Outra característica básica do artista moderno, juntamente ao dandismo, seria ser um flâneur (segundo o Dicionário portuguê-francês francê-português do MEC, 1961: FLANEUR, FLANEUSSE: o passeia sem rumo, vadio. FLANER: flanar, vadiar). Mas este artista flaneur tem um objetivo mais elevado que ser um simples vadio, evidentemente. Sua vadiagem está carregada de observação ativa e atenta ao mundo que o cerca, usando seus esforços para tirar do cotidiano o que há de poético. Baudelaire exemplifica e exalta esta atitude com uma frase aplicada à Guys, após discorrer sobre a observação de obras antigas: “começou contemplando a vida e só muito tarde se esforçou para aprender os meios para expressá-la” (29). Baudelaire acredita que, a partir desta observação, do flâneur, o artista moderno conquista sua originalidade. E, por originalidade, na arte moderna, pode-se entender a ambigüidade nas obras; a dualidade – como conseqüência da dualidade do homem; o eterno e o mutável.


Baudelaire deixa explícita a valorização do tempo presente na Arte Moderna: “o prazer que obtemos com a representação do presente deve-se não apenas à beleza de que ele pode estar revestido, mas também à sua qualidade essencial do presente”(08). Este presente diz respeito também a um valor não apenas artístico, mas também histórico, uma obra de arte que contenha a estética e a moral de sua época (09). E, dentro deste pensamento, o autor cita alguns artistas ícones de seu tempo nas artes visuais (além do próprio Guys: Gavarni, Daumier, Maurin, Wattier, Tassaert, Éugene Lami, Trimolet e Traviès) e na literatura (Stendhal e Honoré de Balzac). Boa parte destas citações encontra-se no capítulo dedicado ao croqui de costumes, onde “a representação da vida burguesa e os espetáculos da moda, o meio mais explícito e menos custoso evidentemente é o melhor.”(12)

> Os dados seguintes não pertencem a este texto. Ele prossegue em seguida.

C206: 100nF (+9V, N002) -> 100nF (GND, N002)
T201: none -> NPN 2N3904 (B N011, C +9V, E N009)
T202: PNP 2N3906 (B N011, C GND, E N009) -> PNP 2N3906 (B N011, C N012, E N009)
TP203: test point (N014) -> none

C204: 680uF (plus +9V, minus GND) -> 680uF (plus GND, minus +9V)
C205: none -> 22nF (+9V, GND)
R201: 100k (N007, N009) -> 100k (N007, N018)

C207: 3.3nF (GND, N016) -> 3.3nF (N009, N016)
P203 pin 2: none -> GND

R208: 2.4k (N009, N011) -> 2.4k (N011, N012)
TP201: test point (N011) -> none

Devemos lembrar que costumes diz respeito ao momento social que a sociedade vivencia: seus costumes sociais gravados tão bem nas caricaturas de Daumier quanto nos textos de Balzac na Comedia Humana.

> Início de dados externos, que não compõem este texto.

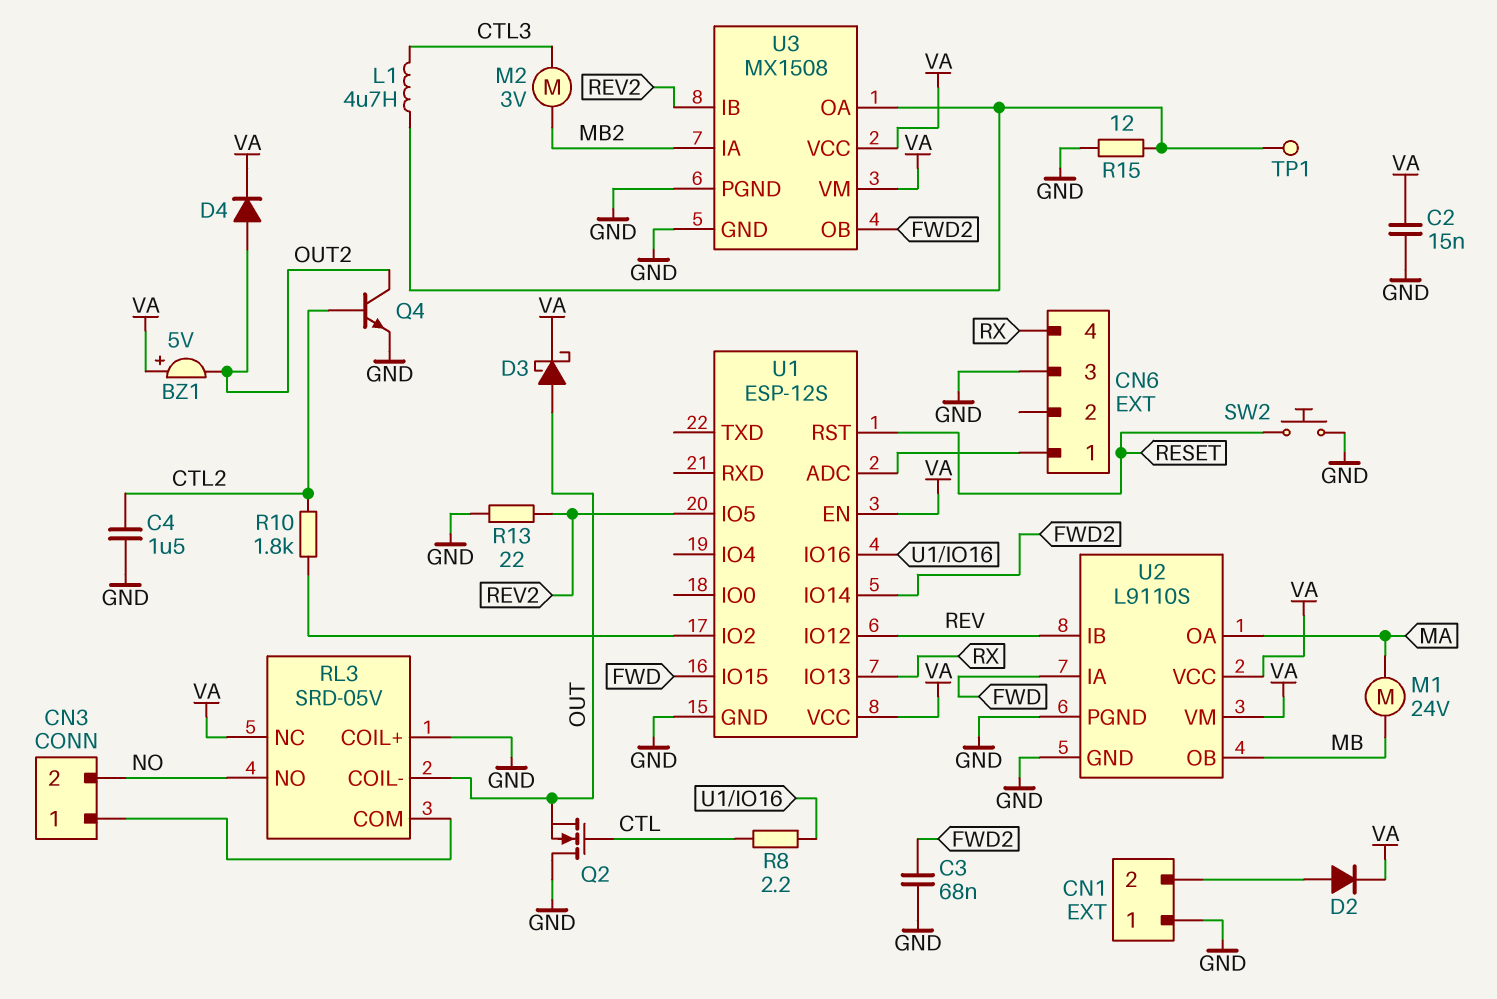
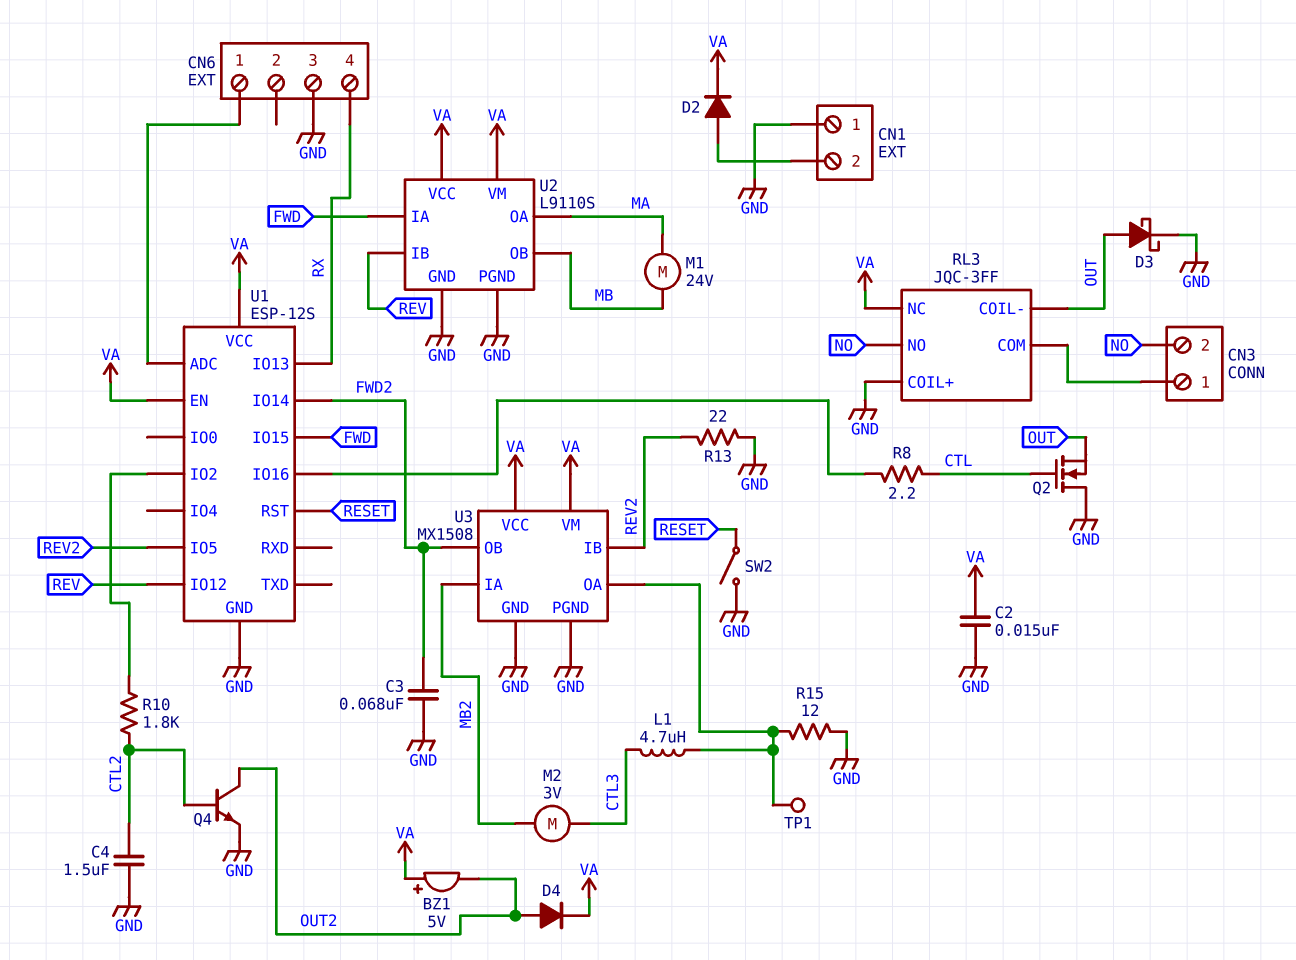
D3: schottky (A OUT, K VA) -> schottky (A OUT, K GND)
RL3: SRD-05V -> JQC-3FF
SW2: button (GND, RESET) -> switch (GND, RESET)

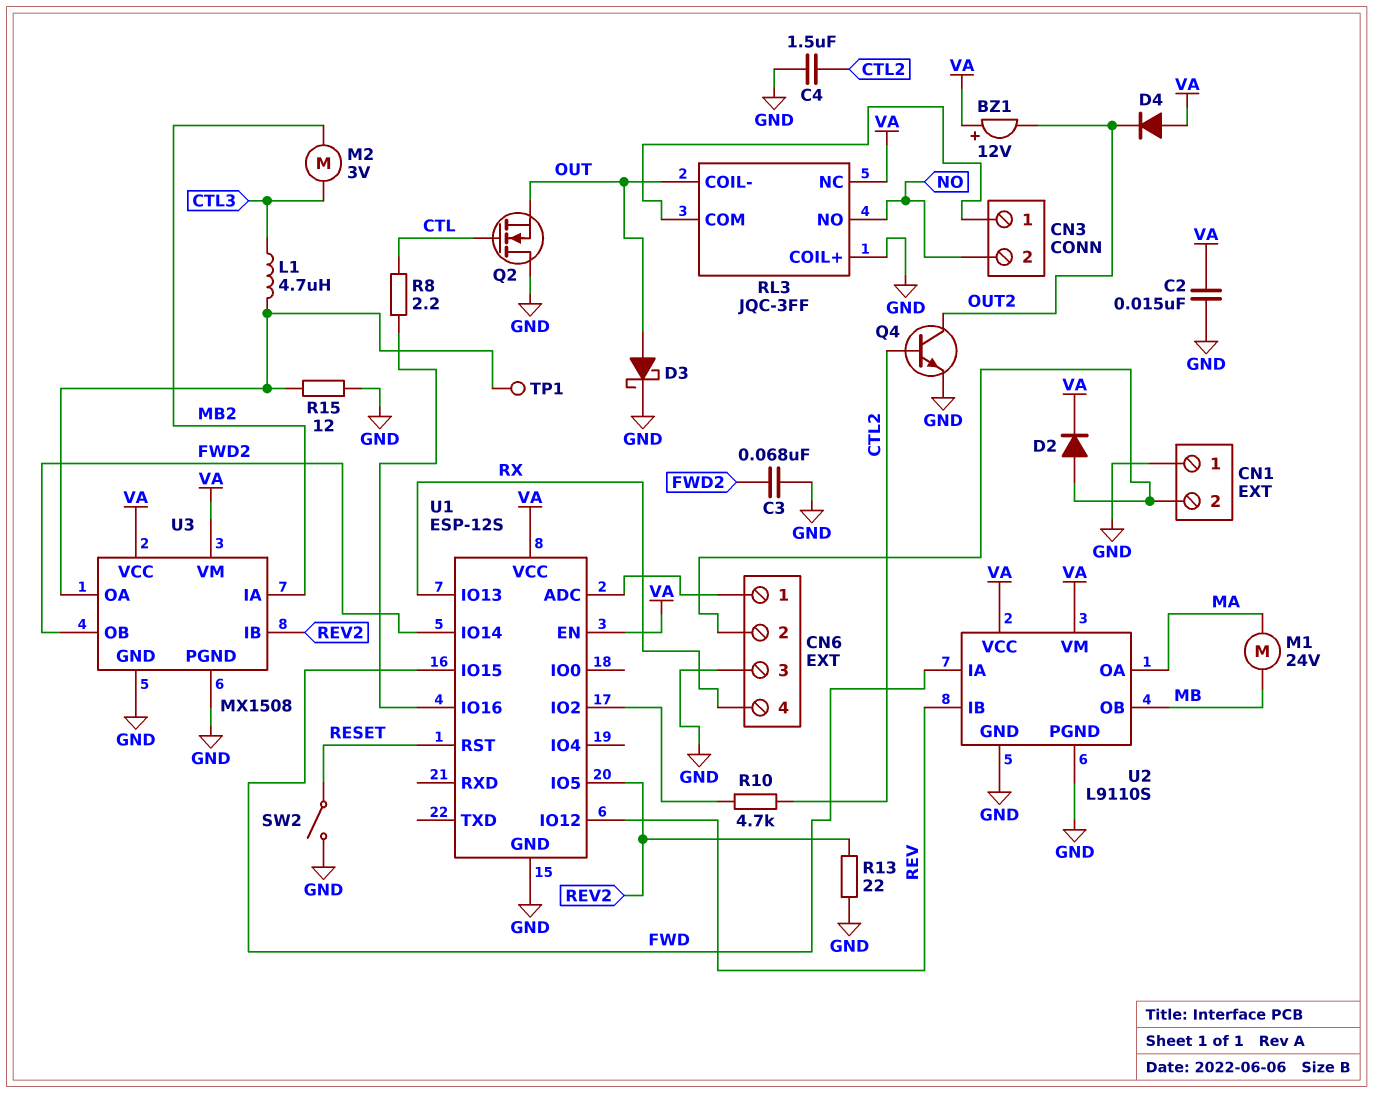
BZ1: buzzer 5V (plus VA, minus OUT2) -> buzzer 12V (plus VA, minus OUT2)
CN6 pin 2: none -> CN1/2
D4: diode (A OUT2, K VA) -> diode (A VA, K OUT2)
R10: 1.8k (CTL2, U1/IO2) -> 4.7k (CTL2, U1/IO2)

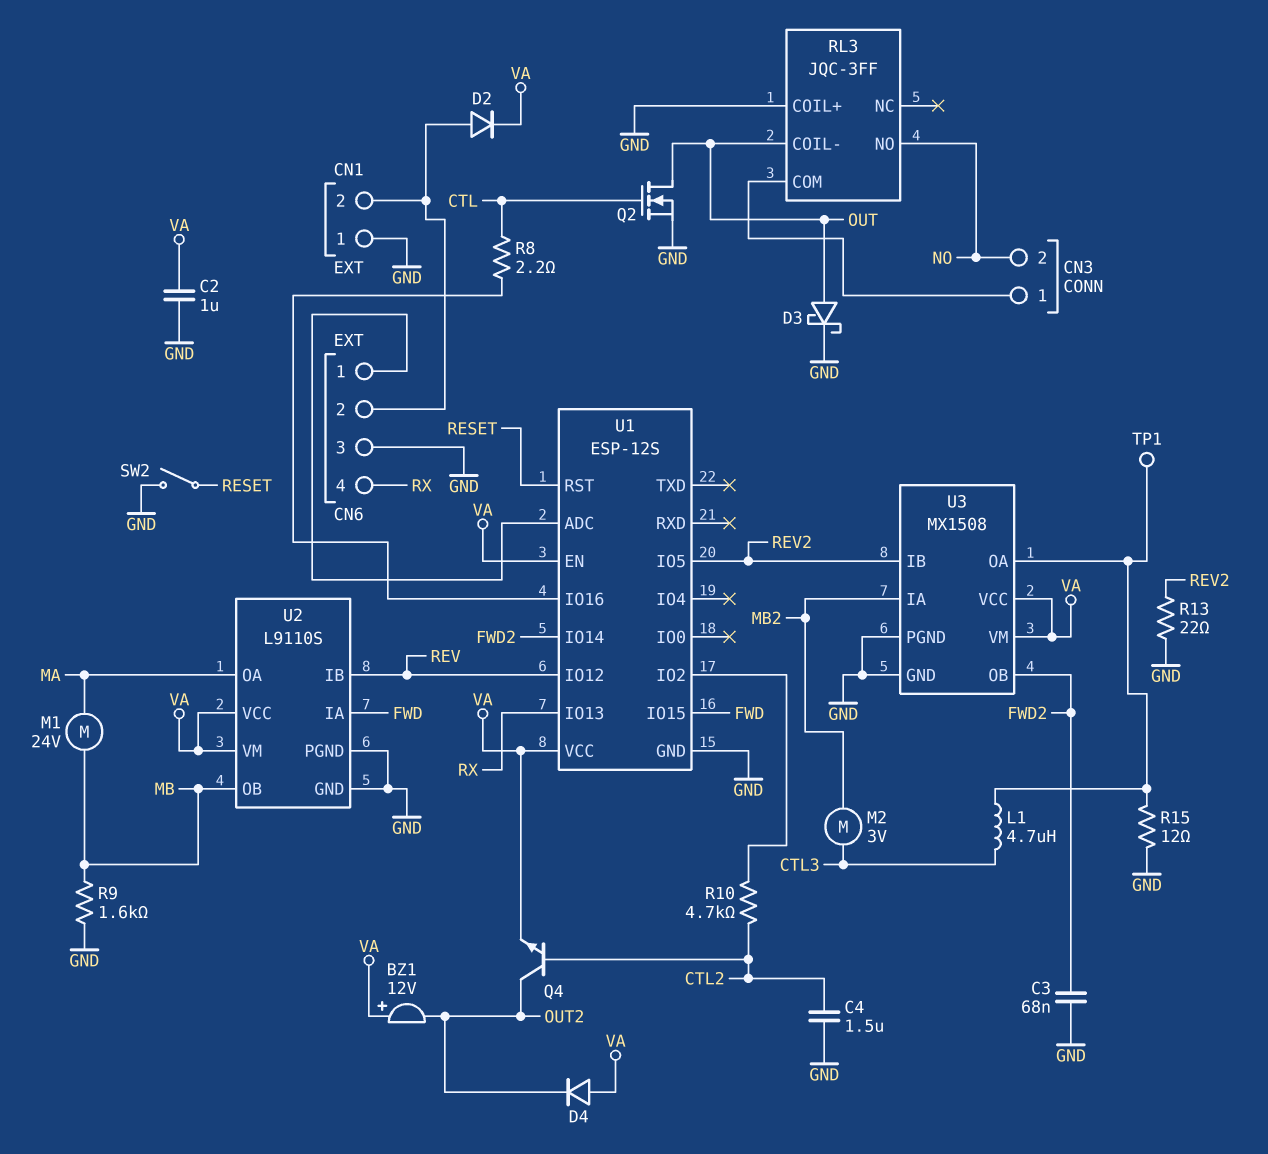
C2: 15nF (GND, VA) -> 1uF (GND, VA)
Q2: NMOS (G CTL, D GND, S OUT) -> NMOS (G CTL, D OUT, S GND)
Q4: NPN (B CTL2, C OUT2, E GND) -> NPN (B CTL2, C OUT2, E VA)
R9: none -> 1.6k (GND, MB)
RL3 pin NC: VA -> none

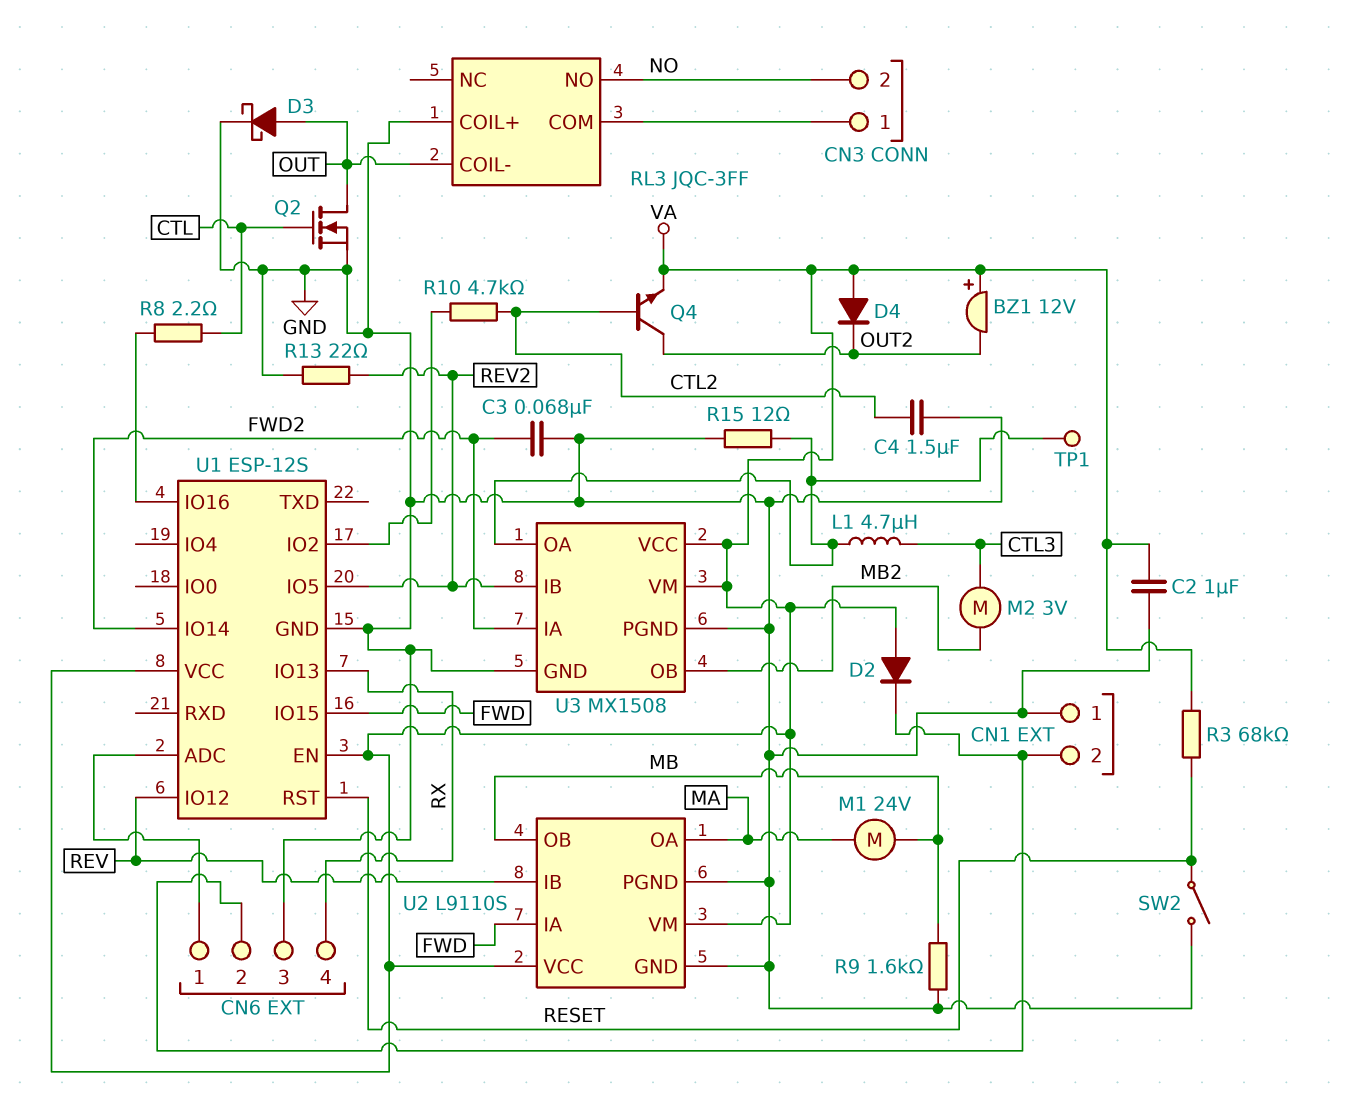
D2: diode (A CN1/2, K VA) -> diode (A VA, K CN1/2)
R3: none -> 68k (RESET, VA)
U3 pin IA: MB2 -> FWD2
U3 pin OB: FWD2 -> MB2

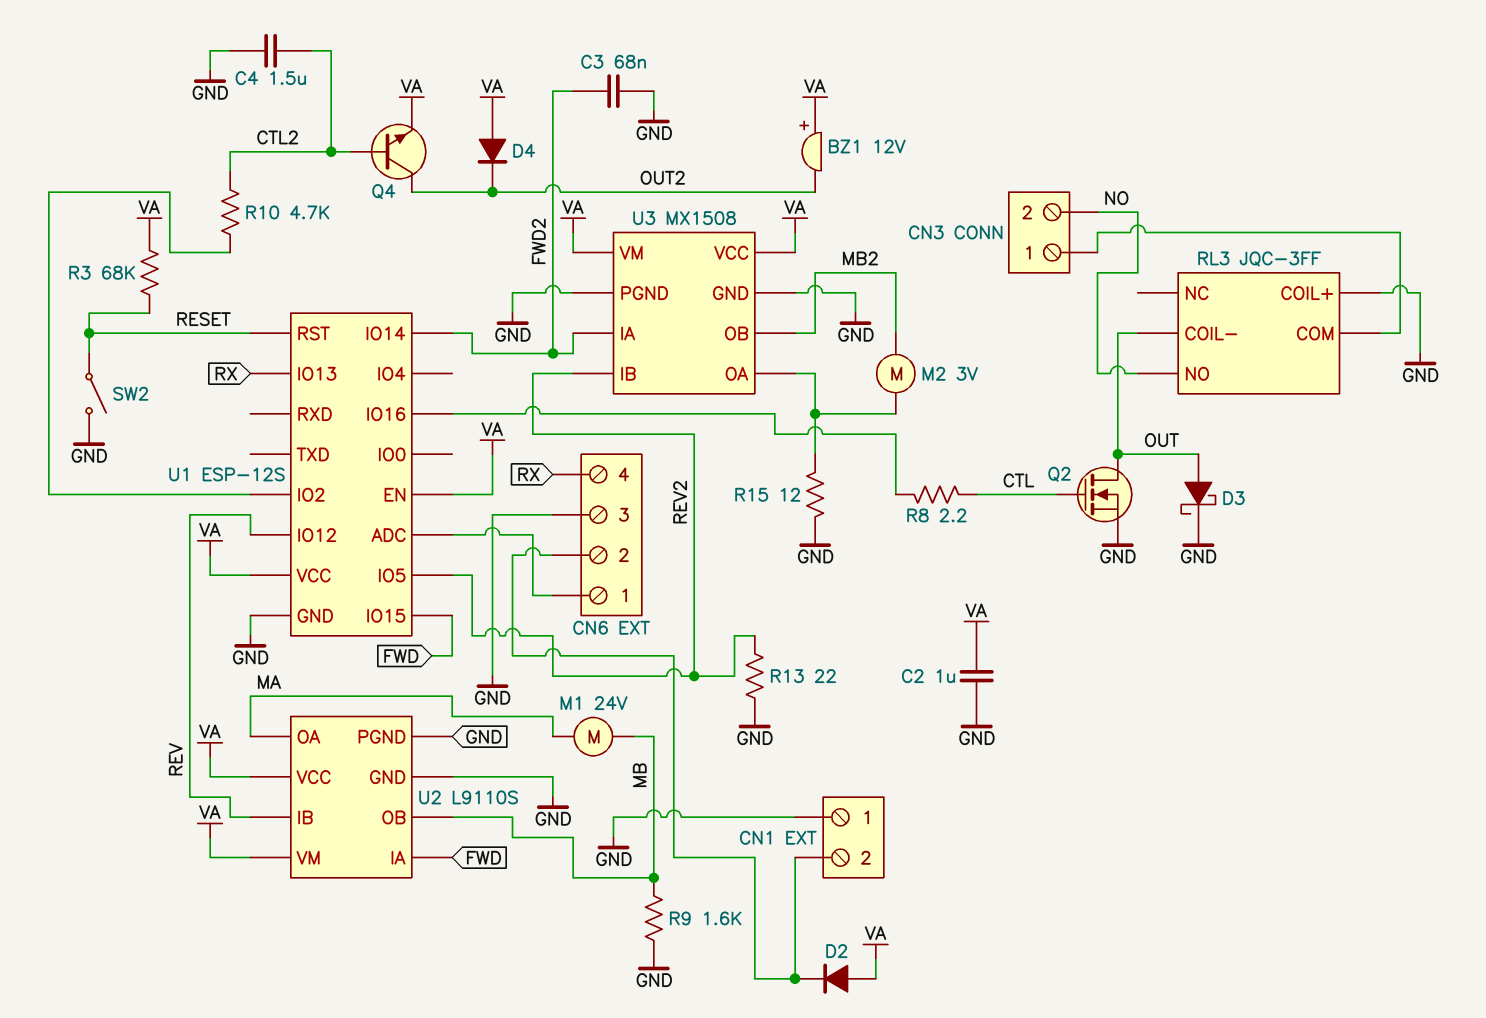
L1: 4.7uH (CTL3, U3/OA) -> none
M2: motor 3V (CTL3, MB2) -> motor 3V (MB2, U3/OA)
TP1: test point (U3/OA) -> none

O artista segundo Baudelaire segue, solitário e com a imaginação ativa, viajando pelo deserto de homens, em busca da tal modernidade. Ele precisa “tirar da moda o que esta pode conter de poético no histórico, de extrair o eterno do transitório.” (24) O autor critica a tendência dos pintores vestirem seus personagens com roupas antigas, pendendo ao passado. Chama a estes artistas de preguiçosos – aliás, o texto de Baudelaire é agressivo e impiedoso com o artista “antiquado” de sua época: “é muito mais cômodo declarar que tudo é absolutamente feio no vestuário de uma época do que se esforçar por extrair dele a beleza misteriosa que possa conter, por mínima ou tênue que seja” (25) ou “Suprimindo-os, caímos forçosamente no vazio de uma beleza abstrata e indefinível, como a da única mulher antes do primeiro pecado” (25-26). Baudelaire defende que cada época tem seu gesto e seu olhar, acha até certo estudar as obras antiga, mas adverte:

“Ai daquele que estuda no antigo outra coisa que não a arte pura, a lógica e o método geral. De tanto se enfronhar nele (no antigo) perde a memória do presente; abdica do valor dos privilégios fornecidos pela circunstância, pois quase toda a originalidade vem da inscrição que o tempo imprime às novas sensações”.


Baudelaire ainda nos diz que “bons e verdadeiros desenhistas desenham a partir da imagens inscrita no próprio cérebro, e não a partir da natureza” (30). Ou seja, de fora para dentro, a introspecção que faz surgir o trabalho moderno. Descrevendo Guys, ele demonstra duas características a serem observadas na arte moderna: um esforço de memória ressurreicionista, uma memória que evoca a imagem vivenciada pela retina; e um lápis ou pincel em chamas, quase num furor sobre seu suporte, como se o tempo fosse algo precioso demais para ser desperdiçado (32). Finalizando, Baudelaire conclui: “nosso singular artista exprime ao mesmo tempo o gesto e a atitude solene ou grotesca dos seres e sua explosão luminosa no espaço.


“Sobre a modernidade: o pintor da vida moderna” possui treze capítulos onde Baudelaire nos dá uma aula não apenas de história da Arte, como também de observação artística. Retornamos a indicar a leitura do volume a todos aqueles que desejam afinar seu conhecimento e sua visão artística.